The girl began to read. The finger hovered and pointed at Joe. The finger went back to Stella again. So Vic Wylie timed and paced his shows.

Stella’s hand was gone, but her encouraging smile flashed to Joe with every cue. His tongue loosened, and the cords of his throat were free. All at once he was rid of the ghosts of sponsor trouble and the chill of the silent listeners in the chairs. They no longer existed. Nothing existed but the script.

And then there was no longer a script. The script was life—the life of Dick Davis and his mother. This, then, was what Wylie’s plea to “live it” meant. The cast fused, blended, and became like a mighty, moving chord from an organ. Time ceased to be studio time; time was time in the life of the Davis family. They were playing the tenth script. Joe poured words that should have been old by now, but which to-day were new, into the microphone:

Dick: Mother, don’t shake your head at me like that. You must listen—

Stella Joyce spoke the curtain line of the script. There was a brooding hush, as though the world was held in a spell.

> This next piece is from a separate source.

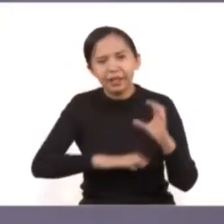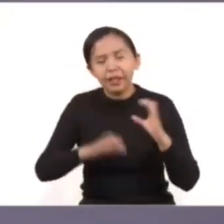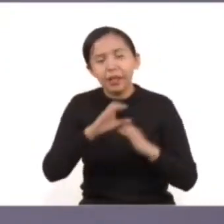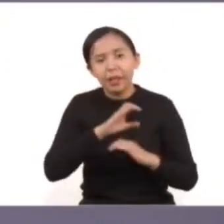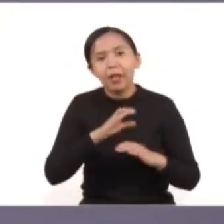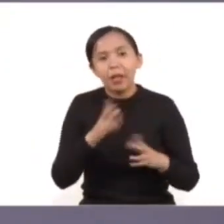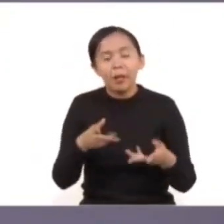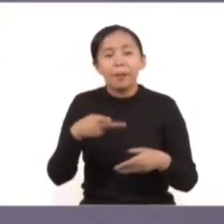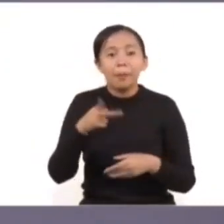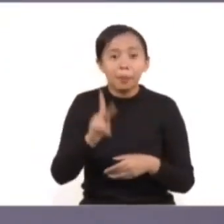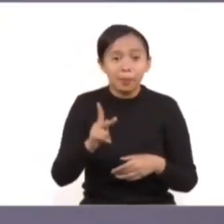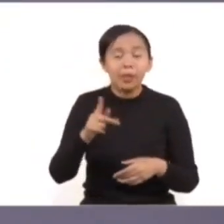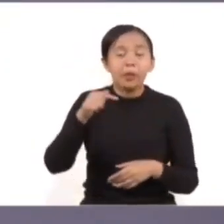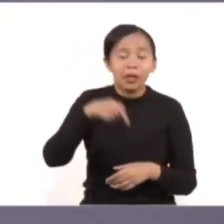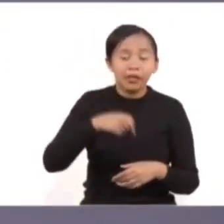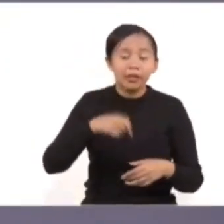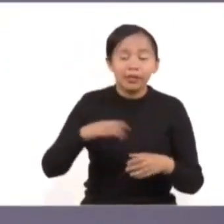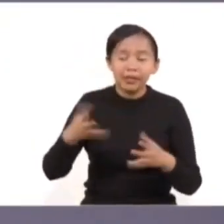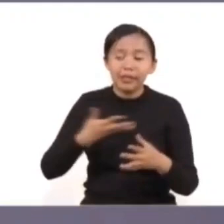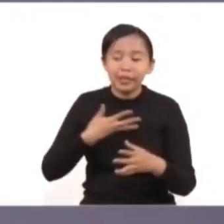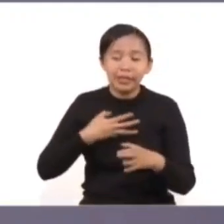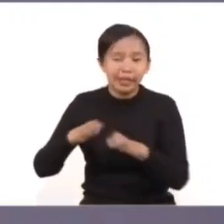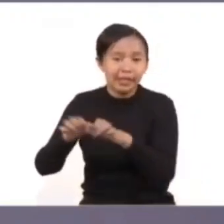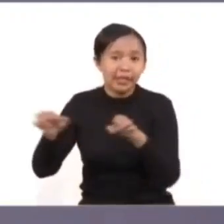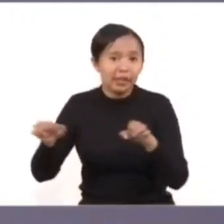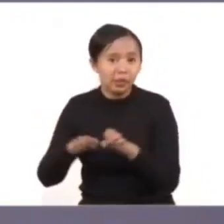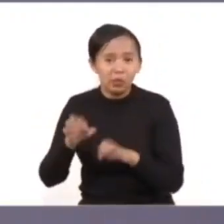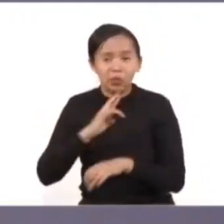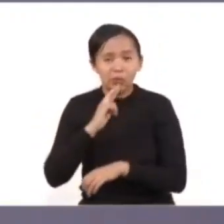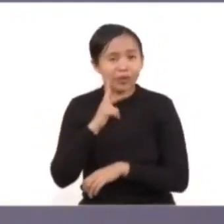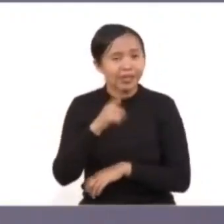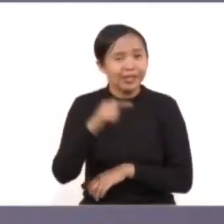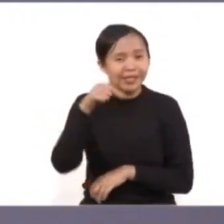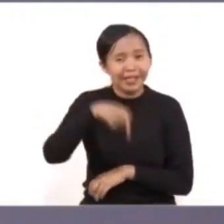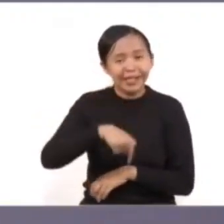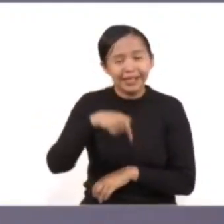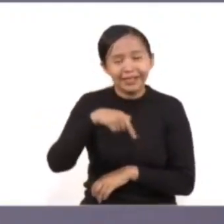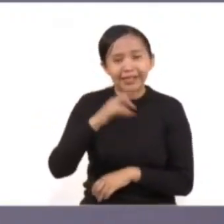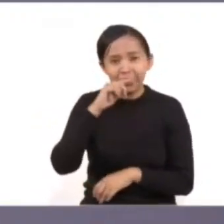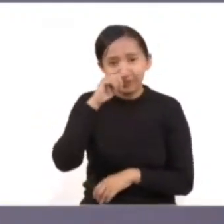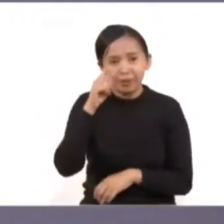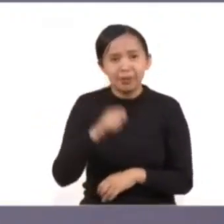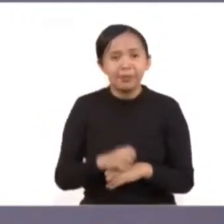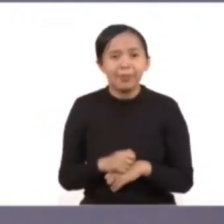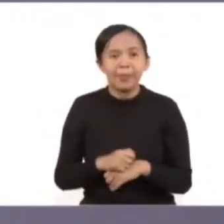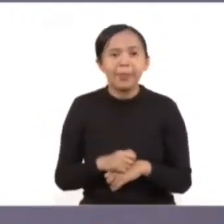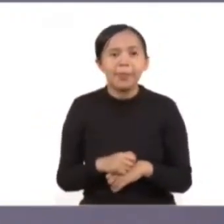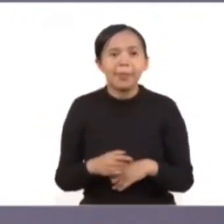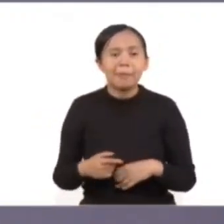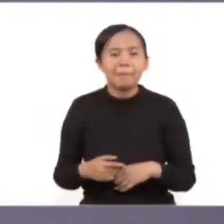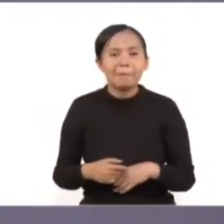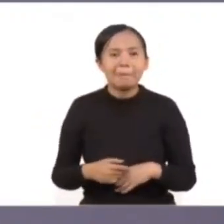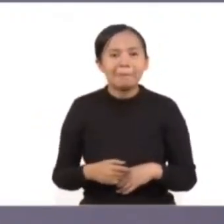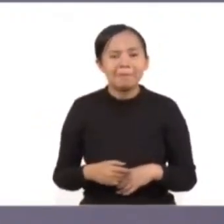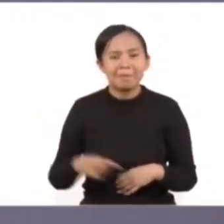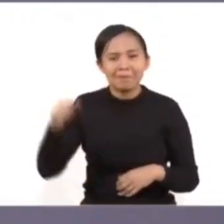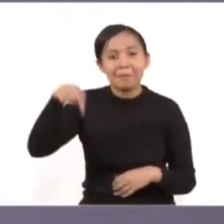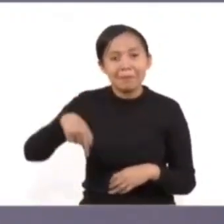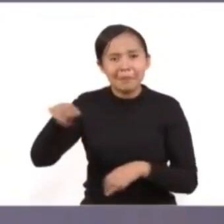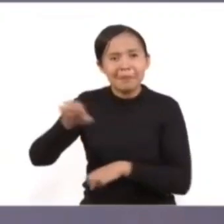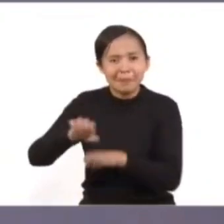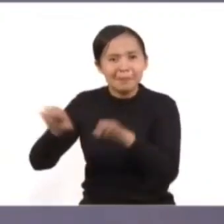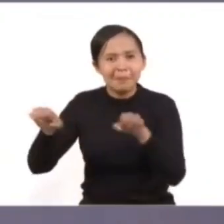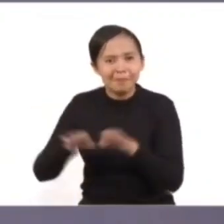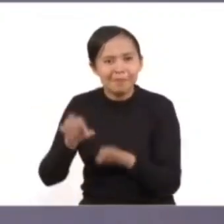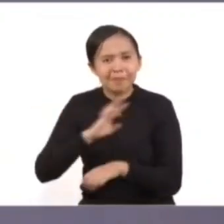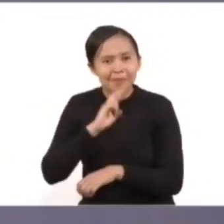aquí está uno de los mejores equipos de América Latina, y con eso vuelvo al punto inicial de mi intervención, uno de los mejores equipos de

Wylie’s voice, hoarse with feeling, broke the stillness. “Thank you. That’s from my heart.”

The studio echoed with the confusion of an audience breaking up. Chairs scraped, people gathered in groups, voices made a blurred buzz of sound.

Stella said: “The woman with Munson is his wife.”

Wylie appeared to be in violent argument with somebody in the control-room. But then, Joe thought, Wylie was always having a violent moment about something.